Indicators for classification models
Notations : TP (True Positives), TN (True Negatives), FP (False Positives) et FN (False Negatives).
- Accuracy : The accuracy is the ratio (TP+TN)/(TP+TN+FP+FN). The closer it is to 1, better is the test.
- Precision : Precision is the ratio TP/(TP + FP). It corresponds to the proportion of positive predictions that are actually correct. In other words, a model with an accuracy of 0.8 correctly predicts the positive class in 80% of the cases.
- Balanced accuracy (binary case only) : Balanced accuracy is an indicator used to evaluate the quality of a binary classifier. It’s specially useful when the classes are unbalanced, i.e. one of the two classes appears more often than the other.

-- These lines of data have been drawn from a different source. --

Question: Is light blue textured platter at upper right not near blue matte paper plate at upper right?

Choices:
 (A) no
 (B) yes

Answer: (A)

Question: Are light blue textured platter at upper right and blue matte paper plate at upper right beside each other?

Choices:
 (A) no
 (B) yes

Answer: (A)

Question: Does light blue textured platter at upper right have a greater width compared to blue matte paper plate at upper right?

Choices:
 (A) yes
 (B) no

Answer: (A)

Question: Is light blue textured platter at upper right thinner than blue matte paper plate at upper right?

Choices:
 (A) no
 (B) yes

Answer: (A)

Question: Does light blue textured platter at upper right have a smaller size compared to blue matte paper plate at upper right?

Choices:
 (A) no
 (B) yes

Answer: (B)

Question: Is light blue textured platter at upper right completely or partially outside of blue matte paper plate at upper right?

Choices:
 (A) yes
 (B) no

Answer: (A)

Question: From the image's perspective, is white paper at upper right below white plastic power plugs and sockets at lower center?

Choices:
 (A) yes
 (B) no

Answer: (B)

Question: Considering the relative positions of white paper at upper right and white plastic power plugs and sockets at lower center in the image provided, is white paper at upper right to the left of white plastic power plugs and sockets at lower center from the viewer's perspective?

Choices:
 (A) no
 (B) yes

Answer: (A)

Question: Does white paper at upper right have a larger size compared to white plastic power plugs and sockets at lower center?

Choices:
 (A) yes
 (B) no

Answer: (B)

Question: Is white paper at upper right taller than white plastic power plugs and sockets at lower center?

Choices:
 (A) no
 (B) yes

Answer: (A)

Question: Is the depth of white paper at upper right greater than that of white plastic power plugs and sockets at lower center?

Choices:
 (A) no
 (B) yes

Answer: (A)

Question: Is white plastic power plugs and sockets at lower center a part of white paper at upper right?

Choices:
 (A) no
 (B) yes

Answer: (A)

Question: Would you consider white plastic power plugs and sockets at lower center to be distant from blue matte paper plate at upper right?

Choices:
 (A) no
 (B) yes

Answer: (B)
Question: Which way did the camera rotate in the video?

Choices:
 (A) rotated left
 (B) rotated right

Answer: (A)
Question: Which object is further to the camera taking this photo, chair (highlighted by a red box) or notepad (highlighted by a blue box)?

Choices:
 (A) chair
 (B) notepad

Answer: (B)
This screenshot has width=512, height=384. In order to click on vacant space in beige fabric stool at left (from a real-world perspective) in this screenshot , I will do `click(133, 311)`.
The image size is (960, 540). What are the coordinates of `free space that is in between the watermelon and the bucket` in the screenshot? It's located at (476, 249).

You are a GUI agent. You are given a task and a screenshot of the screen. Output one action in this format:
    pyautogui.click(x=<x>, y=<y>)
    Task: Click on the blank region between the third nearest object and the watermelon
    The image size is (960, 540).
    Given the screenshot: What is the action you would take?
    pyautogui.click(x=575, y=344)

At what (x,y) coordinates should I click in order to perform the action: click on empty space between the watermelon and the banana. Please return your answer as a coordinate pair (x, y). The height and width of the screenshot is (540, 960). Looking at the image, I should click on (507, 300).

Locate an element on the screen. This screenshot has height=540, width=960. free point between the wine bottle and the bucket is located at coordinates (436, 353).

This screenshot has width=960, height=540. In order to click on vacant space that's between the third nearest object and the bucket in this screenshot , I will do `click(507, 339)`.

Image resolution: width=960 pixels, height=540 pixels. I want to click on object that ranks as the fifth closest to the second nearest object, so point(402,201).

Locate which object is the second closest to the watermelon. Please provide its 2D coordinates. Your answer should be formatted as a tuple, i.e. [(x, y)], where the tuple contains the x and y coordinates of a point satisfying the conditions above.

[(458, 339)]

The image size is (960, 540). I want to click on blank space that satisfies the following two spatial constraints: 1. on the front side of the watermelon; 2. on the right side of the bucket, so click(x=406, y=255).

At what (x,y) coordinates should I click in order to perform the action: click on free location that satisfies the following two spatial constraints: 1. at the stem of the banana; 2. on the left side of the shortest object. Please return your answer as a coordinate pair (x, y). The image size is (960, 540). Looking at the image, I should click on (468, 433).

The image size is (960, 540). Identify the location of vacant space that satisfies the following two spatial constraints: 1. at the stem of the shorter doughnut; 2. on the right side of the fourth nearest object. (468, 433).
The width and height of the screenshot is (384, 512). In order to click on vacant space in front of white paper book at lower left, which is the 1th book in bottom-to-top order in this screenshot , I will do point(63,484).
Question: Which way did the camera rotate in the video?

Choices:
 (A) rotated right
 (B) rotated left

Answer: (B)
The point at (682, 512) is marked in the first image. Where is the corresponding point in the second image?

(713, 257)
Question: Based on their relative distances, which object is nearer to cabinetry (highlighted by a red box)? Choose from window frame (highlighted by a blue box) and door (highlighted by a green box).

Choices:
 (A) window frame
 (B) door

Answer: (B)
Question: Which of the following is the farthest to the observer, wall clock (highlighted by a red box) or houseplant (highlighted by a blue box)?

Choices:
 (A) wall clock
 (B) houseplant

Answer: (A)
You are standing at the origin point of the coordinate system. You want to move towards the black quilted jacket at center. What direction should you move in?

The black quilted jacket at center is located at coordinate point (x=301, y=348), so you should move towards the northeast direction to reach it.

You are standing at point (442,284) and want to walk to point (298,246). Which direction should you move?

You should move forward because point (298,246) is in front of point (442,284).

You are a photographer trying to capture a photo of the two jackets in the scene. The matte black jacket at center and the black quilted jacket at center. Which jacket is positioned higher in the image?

It is calculated as follows: (Sensitivity + Specificity) / 2.
- False Positive Rate (binary case only) : Proportion of negative cases that the test detects as positive (FPR = 1-Specificity).
- False Negative Rate (binary case only) : Proportion of positive cases that the test detects as negative (FNR = 1-Sensitivity)
- Correct classification : number of well-classified observations.
- Misclassification : number of misclassified observations.
- Prevalence: Relative frequency of the event of interest in the total sample (TP+FN)/N.
- F-measure : The F-measure also called F-score or F1-score can be interpreted as a weighted average of precision and recall or sensitivity. Its value is between 0 and 1. It is defined by : F-measure = 2 * (Precision * Sensibility) / (Precision + Sensibility).
- NER (null error rate) : it corresponds to the percentage of error that would be observed if the model always predicted the majority class.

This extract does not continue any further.